Task description ::
In duplicating the lines below, keep every word unchanged and drop the pictures.
[[ Records to process, beginning ]]
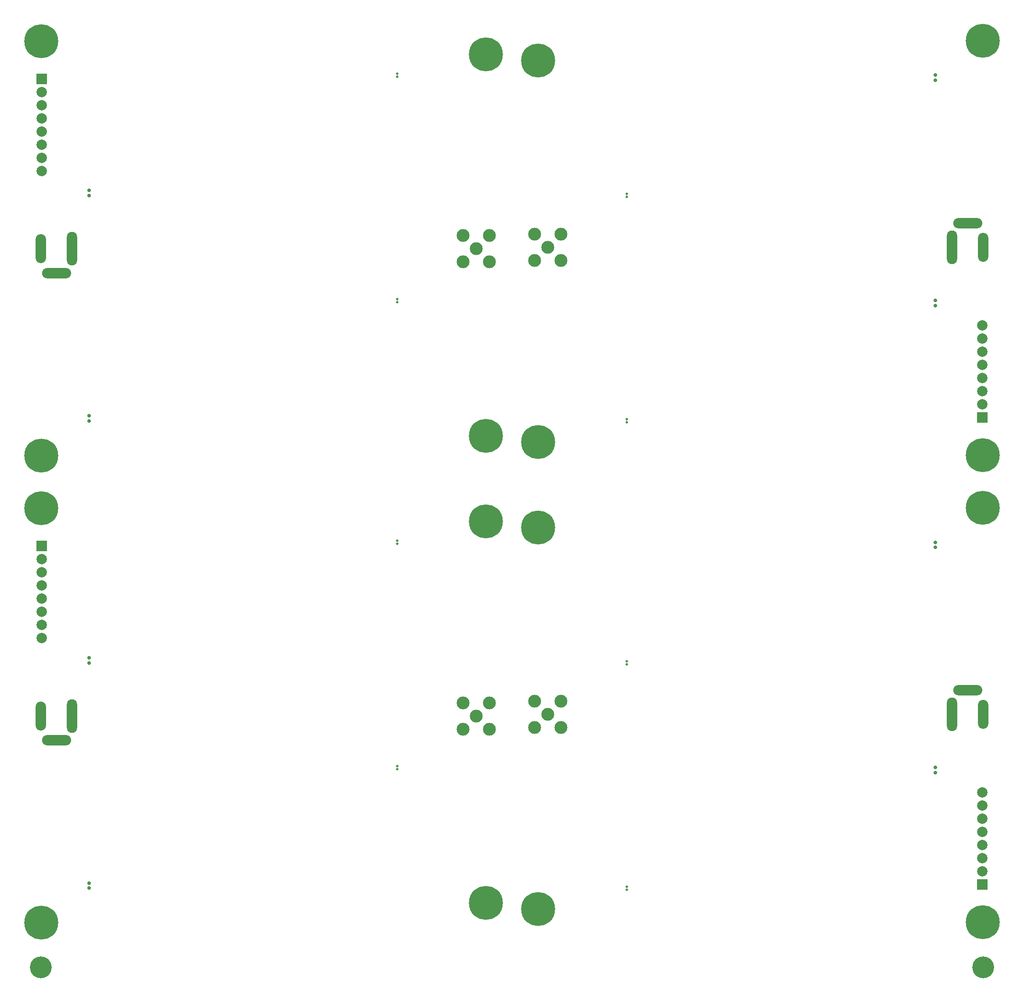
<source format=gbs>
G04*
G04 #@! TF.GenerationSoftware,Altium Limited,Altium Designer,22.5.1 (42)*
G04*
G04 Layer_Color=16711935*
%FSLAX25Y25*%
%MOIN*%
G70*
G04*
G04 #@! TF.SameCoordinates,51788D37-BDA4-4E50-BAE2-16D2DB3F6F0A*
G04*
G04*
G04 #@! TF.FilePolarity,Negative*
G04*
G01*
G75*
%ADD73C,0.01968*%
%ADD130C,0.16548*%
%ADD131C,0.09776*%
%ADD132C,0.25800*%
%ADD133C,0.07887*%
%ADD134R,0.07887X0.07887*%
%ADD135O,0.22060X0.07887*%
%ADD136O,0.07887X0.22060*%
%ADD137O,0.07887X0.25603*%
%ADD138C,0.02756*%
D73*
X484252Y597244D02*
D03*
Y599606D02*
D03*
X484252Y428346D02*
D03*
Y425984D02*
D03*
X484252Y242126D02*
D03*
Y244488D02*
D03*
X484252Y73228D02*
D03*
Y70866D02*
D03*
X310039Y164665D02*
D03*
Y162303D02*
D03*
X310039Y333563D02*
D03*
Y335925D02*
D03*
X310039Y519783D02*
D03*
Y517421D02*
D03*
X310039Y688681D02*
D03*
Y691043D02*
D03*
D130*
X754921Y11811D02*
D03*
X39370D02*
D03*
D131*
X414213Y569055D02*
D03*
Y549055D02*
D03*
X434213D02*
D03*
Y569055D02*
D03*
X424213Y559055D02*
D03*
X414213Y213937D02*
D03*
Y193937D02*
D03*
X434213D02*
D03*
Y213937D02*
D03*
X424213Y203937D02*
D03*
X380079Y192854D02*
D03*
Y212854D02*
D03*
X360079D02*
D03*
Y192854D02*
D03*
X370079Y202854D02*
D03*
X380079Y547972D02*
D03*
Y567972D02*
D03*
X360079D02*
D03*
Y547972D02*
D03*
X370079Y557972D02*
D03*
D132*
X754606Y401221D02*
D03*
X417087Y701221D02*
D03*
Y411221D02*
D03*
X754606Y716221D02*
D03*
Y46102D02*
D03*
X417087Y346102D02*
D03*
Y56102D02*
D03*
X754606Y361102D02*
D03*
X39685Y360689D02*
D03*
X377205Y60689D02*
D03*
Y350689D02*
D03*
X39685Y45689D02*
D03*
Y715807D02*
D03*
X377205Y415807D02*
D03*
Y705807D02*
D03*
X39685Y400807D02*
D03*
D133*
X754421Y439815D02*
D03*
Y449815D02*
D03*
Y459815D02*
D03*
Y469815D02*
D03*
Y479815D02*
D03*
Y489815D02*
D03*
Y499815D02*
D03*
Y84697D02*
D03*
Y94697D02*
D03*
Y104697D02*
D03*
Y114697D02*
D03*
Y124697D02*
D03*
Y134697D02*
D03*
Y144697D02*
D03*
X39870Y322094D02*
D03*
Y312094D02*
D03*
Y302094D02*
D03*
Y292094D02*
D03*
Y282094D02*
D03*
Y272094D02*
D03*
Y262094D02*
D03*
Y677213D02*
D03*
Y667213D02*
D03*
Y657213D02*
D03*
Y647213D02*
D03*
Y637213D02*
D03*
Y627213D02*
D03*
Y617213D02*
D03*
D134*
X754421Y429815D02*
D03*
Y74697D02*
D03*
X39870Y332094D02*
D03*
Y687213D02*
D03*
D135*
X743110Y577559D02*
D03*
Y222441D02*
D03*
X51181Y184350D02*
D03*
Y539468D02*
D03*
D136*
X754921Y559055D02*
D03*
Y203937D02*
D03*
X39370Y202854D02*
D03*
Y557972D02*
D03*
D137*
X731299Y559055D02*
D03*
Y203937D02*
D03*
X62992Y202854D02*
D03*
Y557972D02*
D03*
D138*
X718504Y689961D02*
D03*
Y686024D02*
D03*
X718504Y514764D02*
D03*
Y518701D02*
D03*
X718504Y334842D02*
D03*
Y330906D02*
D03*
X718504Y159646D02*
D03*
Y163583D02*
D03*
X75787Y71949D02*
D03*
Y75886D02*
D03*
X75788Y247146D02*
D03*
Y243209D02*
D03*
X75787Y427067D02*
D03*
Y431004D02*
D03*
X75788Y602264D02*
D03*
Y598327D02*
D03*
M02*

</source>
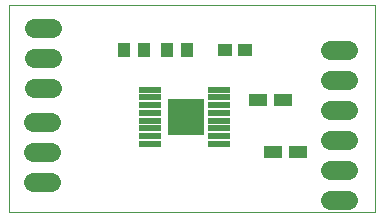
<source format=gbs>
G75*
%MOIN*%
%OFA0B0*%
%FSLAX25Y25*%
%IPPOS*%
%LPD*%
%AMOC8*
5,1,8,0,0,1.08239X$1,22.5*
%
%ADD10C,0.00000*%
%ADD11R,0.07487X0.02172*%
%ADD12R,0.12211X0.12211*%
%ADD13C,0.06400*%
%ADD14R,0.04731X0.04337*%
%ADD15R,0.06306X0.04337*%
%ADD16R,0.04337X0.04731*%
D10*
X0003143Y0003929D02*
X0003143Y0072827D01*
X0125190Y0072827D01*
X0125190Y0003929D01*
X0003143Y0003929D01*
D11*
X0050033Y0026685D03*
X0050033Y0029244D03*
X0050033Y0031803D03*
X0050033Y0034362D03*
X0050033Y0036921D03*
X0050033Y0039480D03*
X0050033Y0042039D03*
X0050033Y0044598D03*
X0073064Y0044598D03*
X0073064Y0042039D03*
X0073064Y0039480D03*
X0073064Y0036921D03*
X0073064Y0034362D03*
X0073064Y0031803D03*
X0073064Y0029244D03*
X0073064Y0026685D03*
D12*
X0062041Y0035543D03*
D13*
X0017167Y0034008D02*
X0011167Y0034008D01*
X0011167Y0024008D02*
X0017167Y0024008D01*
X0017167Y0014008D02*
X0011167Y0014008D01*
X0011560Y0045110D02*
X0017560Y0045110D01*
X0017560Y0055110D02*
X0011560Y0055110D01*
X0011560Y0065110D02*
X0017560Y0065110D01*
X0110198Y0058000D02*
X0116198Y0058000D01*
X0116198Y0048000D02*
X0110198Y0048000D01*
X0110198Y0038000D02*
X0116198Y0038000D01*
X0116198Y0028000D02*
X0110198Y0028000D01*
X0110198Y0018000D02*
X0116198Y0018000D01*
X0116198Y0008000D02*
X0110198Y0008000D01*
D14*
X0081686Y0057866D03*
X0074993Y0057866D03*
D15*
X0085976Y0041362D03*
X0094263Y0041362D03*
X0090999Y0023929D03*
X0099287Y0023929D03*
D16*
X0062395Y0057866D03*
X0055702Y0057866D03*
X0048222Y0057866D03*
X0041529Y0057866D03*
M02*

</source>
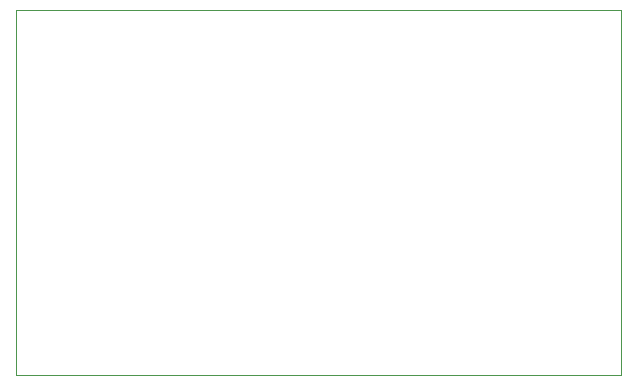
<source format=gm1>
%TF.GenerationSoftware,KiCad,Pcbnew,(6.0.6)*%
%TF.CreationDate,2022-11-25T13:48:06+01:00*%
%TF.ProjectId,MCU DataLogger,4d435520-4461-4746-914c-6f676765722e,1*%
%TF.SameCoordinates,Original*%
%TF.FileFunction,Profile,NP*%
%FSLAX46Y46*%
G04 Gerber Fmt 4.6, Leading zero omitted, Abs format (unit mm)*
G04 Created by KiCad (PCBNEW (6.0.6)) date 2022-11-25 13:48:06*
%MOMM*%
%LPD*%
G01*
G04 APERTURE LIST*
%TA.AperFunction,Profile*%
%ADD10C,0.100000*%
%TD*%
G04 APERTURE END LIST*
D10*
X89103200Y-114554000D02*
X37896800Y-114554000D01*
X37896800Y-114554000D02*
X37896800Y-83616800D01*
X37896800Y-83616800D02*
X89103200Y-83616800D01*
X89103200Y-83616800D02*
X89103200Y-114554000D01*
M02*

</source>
[[ Records to process, end ]]
Expected answer ::
<source format=gbs>
G04*
G04 #@! TF.GenerationSoftware,Altium Limited,Altium Designer,22.5.1 (42)*
G04*
G04 Layer_Color=16711935*
%FSLAX25Y25*%
%MOIN*%
G70*
G04*
G04 #@! TF.SameCoordinates,51788D37-BDA4-4E50-BAE2-16D2DB3F6F0A*
G04*
G04*
G04 #@! TF.FilePolarity,Negative*
G04*
G01*
G75*
%ADD73C,0.01968*%
%ADD130C,0.16548*%
%ADD131C,0.09776*%
%ADD132C,0.25800*%
%ADD133C,0.07887*%
%ADD134R,0.07887X0.07887*%
%ADD135O,0.22060X0.07887*%
%ADD136O,0.07887X0.22060*%
%ADD137O,0.07887X0.25603*%
%ADD138C,0.02756*%
D73*
X484252Y597244D02*
D03*
Y599606D02*
D03*
X484252Y428346D02*
D03*
Y425984D02*
D03*
X484252Y242126D02*
D03*
Y244488D02*
D03*
X484252Y73228D02*
D03*
Y70866D02*
D03*
X310039Y164665D02*
D03*
Y162303D02*
D03*
X310039Y333563D02*
D03*
Y335925D02*
D03*
X310039Y519783D02*
D03*
Y517421D02*
D03*
X310039Y688681D02*
D03*
Y691043D02*
D03*
D130*
X754921Y11811D02*
D03*
X39370D02*
D03*
D131*
X414213Y569055D02*
D03*
Y549055D02*
D03*
X434213D02*
D03*
Y569055D02*
D03*
X424213Y559055D02*
D03*
X414213Y213937D02*
D03*
Y193937D02*
D03*
X434213D02*
D03*
Y213937D02*
D03*
X424213Y203937D02*
D03*
X380079Y192854D02*
D03*
Y212854D02*
D03*
X360079D02*
D03*
Y192854D02*
D03*
X370079Y202854D02*
D03*
X380079Y547972D02*
D03*
Y567972D02*
D03*
X360079D02*
D03*
Y547972D02*
D03*
X370079Y557972D02*
D03*
D132*
X754606Y401221D02*
D03*
X417087Y701221D02*
D03*
Y411221D02*
D03*
X754606Y716221D02*
D03*
Y46102D02*
D03*
X417087Y346102D02*
D03*
Y56102D02*
D03*
X754606Y361102D02*
D03*
X39685Y360689D02*
D03*
X377205Y60689D02*
D03*
Y350689D02*
D03*
X39685Y45689D02*
D03*
Y715807D02*
D03*
X377205Y415807D02*
D03*
Y705807D02*
D03*
X39685Y400807D02*
D03*
D133*
X754421Y439815D02*
D03*
Y449815D02*
D03*
Y459815D02*
D03*
Y469815D02*
D03*
Y479815D02*
D03*
Y489815D02*
D03*
Y499815D02*
D03*
Y84697D02*
D03*
Y94697D02*
D03*
Y104697D02*
D03*
Y114697D02*
D03*
Y124697D02*
D03*
Y134697D02*
D03*
Y144697D02*
D03*
X39870Y322094D02*
D03*
Y312094D02*
D03*
Y302094D02*
D03*
Y292094D02*
D03*
Y282094D02*
D03*
Y272094D02*
D03*
Y262094D02*
D03*
Y677213D02*
D03*
Y667213D02*
D03*
Y657213D02*
D03*
Y647213D02*
D03*
Y637213D02*
D03*
Y627213D02*
D03*
Y617213D02*
D03*
D134*
X754421Y429815D02*
D03*
Y74697D02*
D03*
X39870Y332094D02*
D03*
Y687213D02*
D03*
D135*
X743110Y577559D02*
D03*
Y222441D02*
D03*
X51181Y184350D02*
D03*
Y539468D02*
D03*
D136*
X754921Y559055D02*
D03*
Y203937D02*
D03*
X39370Y202854D02*
D03*
Y557972D02*
D03*
D137*
X731299Y559055D02*
D03*
Y203937D02*
D03*
X62992Y202854D02*
D03*
Y557972D02*
D03*
D138*
X718504Y689961D02*
D03*
Y686024D02*
D03*
X718504Y514764D02*
D03*
Y518701D02*
D03*
X718504Y334842D02*
D03*
Y330906D02*
D03*
X718504Y159646D02*
D03*
Y163583D02*
D03*
X75787Y71949D02*
D03*
Y75886D02*
D03*
X75788Y247146D02*
D03*
Y243209D02*
D03*
X75787Y427067D02*
D03*
Y431004D02*
D03*
X75788Y602264D02*
D03*
Y598327D02*
D03*
M02*

</source>
<source format=gbs>
G75*
%MOIN*%
%OFA0B0*%
%FSLAX25Y25*%
%IPPOS*%
%LPD*%
%AMOC8*
5,1,8,0,0,1.08239X$1,22.5*
%
%ADD10C,0.00000*%
%ADD11R,0.07487X0.02172*%
%ADD12R,0.12211X0.12211*%
%ADD13C,0.06400*%
%ADD14R,0.04731X0.04337*%
%ADD15R,0.06306X0.04337*%
%ADD16R,0.04337X0.04731*%
D10*
X0003143Y0003929D02*
X0003143Y0072827D01*
X0125190Y0072827D01*
X0125190Y0003929D01*
X0003143Y0003929D01*
D11*
X0050033Y0026685D03*
X0050033Y0029244D03*
X0050033Y0031803D03*
X0050033Y0034362D03*
X0050033Y0036921D03*
X0050033Y0039480D03*
X0050033Y0042039D03*
X0050033Y0044598D03*
X0073064Y0044598D03*
X0073064Y0042039D03*
X0073064Y0039480D03*
X0073064Y0036921D03*
X0073064Y0034362D03*
X0073064Y0031803D03*
X0073064Y0029244D03*
X0073064Y0026685D03*
D12*
X0062041Y0035543D03*
D13*
X0017167Y0034008D02*
X0011167Y0034008D01*
X0011167Y0024008D02*
X0017167Y0024008D01*
X0017167Y0014008D02*
X0011167Y0014008D01*
X0011560Y0045110D02*
X0017560Y0045110D01*
X0017560Y0055110D02*
X0011560Y0055110D01*
X0011560Y0065110D02*
X0017560Y0065110D01*
X0110198Y0058000D02*
X0116198Y0058000D01*
X0116198Y0048000D02*
X0110198Y0048000D01*
X0110198Y0038000D02*
X0116198Y0038000D01*
X0116198Y0028000D02*
X0110198Y0028000D01*
X0110198Y0018000D02*
X0116198Y0018000D01*
X0116198Y0008000D02*
X0110198Y0008000D01*
D14*
X0081686Y0057866D03*
X0074993Y0057866D03*
D15*
X0085976Y0041362D03*
X0094263Y0041362D03*
X0090999Y0023929D03*
X0099287Y0023929D03*
D16*
X0062395Y0057866D03*
X0055702Y0057866D03*
X0048222Y0057866D03*
X0041529Y0057866D03*
M02*

</source>
<source format=gm1>
%TF.GenerationSoftware,KiCad,Pcbnew,(6.0.6)*%
%TF.CreationDate,2022-11-25T13:48:06+01:00*%
%TF.ProjectId,MCU DataLogger,4d435520-4461-4746-914c-6f676765722e,1*%
%TF.SameCoordinates,Original*%
%TF.FileFunction,Profile,NP*%
%FSLAX46Y46*%
G04 Gerber Fmt 4.6, Leading zero omitted, Abs format (unit mm)*
G04 Created by KiCad (PCBNEW (6.0.6)) date 2022-11-25 13:48:06*
%MOMM*%
%LPD*%
G01*
G04 APERTURE LIST*
%TA.AperFunction,Profile*%
%ADD10C,0.100000*%
%TD*%
G04 APERTURE END LIST*
D10*
X89103200Y-114554000D02*
X37896800Y-114554000D01*
X37896800Y-114554000D02*
X37896800Y-83616800D01*
X37896800Y-83616800D02*
X89103200Y-83616800D01*
X89103200Y-83616800D02*
X89103200Y-114554000D01*
M02*

</source>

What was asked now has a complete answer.